Over the past four years, we’ve been keeping track of the global top 500 unicorn startups with a valuation of $1 billion or more. Predictably, the United States accounts for more than half the valuation of all the global unicorns combined with a valuation of $1.194 trillion.
The U.K. is in fifth place at a total valuation of $91 billion. At the time, there was only one black-owned unicorn startup. Now, one London-based digital insurance startup has joined the highly coveted U.K.’s unicorn club.
Today, London-based InsurTech startup Marshmallow announced it has raised $85 million in Series B funding at a $1.25 billion valuation, making it the second Black-owned startup in Britain to reach “unicorn” status. The round was backed by existing investors Passion Capital, South Africa’s Investec Bank, and French reinsurer SCOR.
Marshmallow, which is authorized by the U.K.’s Financial Conduct Authority, said it plans to use the funding proceeds to expand into foreign markets and develop a variety of insurance solutions other than motor insurance. With more than 100,000 customers now signed up, Marshmallow plans to launch other products and expand throughout Europe.
Founded in 2017 by mixed-race identical twins Oliver and Alexander Kent-Braham, Marshmallow is an insurtech startup that leverages machine learning to offer bespoke insurance solutions to its customers. It underwrites its own insurance. It also tailors policies for customers as a key advantage over incumbents in the industry like Admiral and Axa.

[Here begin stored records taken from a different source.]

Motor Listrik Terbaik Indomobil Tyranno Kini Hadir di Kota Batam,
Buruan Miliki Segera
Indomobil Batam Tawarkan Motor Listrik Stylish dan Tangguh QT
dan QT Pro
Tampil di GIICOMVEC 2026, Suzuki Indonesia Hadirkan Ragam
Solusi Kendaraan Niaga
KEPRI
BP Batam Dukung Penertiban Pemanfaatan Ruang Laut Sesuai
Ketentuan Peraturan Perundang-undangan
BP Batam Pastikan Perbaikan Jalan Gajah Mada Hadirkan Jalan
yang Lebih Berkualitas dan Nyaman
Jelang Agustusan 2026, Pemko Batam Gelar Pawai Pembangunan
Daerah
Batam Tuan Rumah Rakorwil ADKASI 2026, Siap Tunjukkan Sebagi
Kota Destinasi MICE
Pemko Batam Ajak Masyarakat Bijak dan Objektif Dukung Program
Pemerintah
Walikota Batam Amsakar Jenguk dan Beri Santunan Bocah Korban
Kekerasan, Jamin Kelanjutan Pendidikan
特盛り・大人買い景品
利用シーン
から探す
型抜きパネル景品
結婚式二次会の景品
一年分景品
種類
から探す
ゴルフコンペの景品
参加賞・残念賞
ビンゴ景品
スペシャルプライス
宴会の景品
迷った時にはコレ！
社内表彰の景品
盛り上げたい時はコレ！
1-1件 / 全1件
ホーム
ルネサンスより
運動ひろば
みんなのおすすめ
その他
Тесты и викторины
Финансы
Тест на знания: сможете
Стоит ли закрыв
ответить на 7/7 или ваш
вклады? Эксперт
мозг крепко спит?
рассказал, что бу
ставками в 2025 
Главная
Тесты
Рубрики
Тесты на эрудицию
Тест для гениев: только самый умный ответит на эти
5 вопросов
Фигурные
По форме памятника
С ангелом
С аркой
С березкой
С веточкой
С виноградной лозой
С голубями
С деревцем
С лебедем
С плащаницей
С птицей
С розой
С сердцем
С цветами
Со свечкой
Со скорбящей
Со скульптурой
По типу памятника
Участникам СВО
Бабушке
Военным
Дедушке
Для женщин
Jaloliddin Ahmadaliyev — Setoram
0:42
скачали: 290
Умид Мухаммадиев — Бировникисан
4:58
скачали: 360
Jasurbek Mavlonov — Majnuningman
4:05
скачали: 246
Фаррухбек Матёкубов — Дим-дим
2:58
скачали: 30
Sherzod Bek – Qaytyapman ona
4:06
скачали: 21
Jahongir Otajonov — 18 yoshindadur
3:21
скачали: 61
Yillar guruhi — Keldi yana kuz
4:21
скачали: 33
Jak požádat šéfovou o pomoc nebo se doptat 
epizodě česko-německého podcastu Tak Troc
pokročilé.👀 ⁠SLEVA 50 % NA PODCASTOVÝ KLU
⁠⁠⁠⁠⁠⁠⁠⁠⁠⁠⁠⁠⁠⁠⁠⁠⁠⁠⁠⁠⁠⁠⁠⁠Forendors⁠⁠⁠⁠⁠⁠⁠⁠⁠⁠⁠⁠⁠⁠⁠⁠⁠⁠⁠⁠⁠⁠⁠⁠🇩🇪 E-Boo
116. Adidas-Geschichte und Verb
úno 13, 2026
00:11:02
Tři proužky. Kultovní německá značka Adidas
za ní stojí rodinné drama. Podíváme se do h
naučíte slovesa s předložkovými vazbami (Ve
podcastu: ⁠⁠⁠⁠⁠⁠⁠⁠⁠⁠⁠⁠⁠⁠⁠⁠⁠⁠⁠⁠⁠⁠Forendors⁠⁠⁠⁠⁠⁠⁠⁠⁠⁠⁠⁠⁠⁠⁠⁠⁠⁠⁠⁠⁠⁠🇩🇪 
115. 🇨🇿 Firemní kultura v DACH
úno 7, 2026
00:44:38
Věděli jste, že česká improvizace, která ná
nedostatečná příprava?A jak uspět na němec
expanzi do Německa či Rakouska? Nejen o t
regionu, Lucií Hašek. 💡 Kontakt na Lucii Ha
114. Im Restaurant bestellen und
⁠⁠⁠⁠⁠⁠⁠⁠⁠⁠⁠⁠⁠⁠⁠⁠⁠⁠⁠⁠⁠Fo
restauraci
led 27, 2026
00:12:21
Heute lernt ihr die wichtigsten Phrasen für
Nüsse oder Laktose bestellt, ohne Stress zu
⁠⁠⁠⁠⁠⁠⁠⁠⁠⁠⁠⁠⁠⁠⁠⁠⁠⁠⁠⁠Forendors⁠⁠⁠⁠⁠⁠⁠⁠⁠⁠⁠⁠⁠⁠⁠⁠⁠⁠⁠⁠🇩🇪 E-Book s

Being one of the only EU-based insurtechs to own their own insurance company – they have total control of the entire value chain, from sign-up and pricing through to claims affording them the unrivaled ability to deliver an exceptional customer experience. Operating in an archaic industry worth trillions of dollars, Marshmallow started out by doing car insurance in the UK but will offer multiple insurance products in multiple geographies – all driven by technology.
“We try to use more data than our competitors to underwrite people and then to digitize everything,” Kent-Braham told CNBC. “We need to hire about half what our competitors need to hire to support customers. We believe we’re really well-placed to take market share.”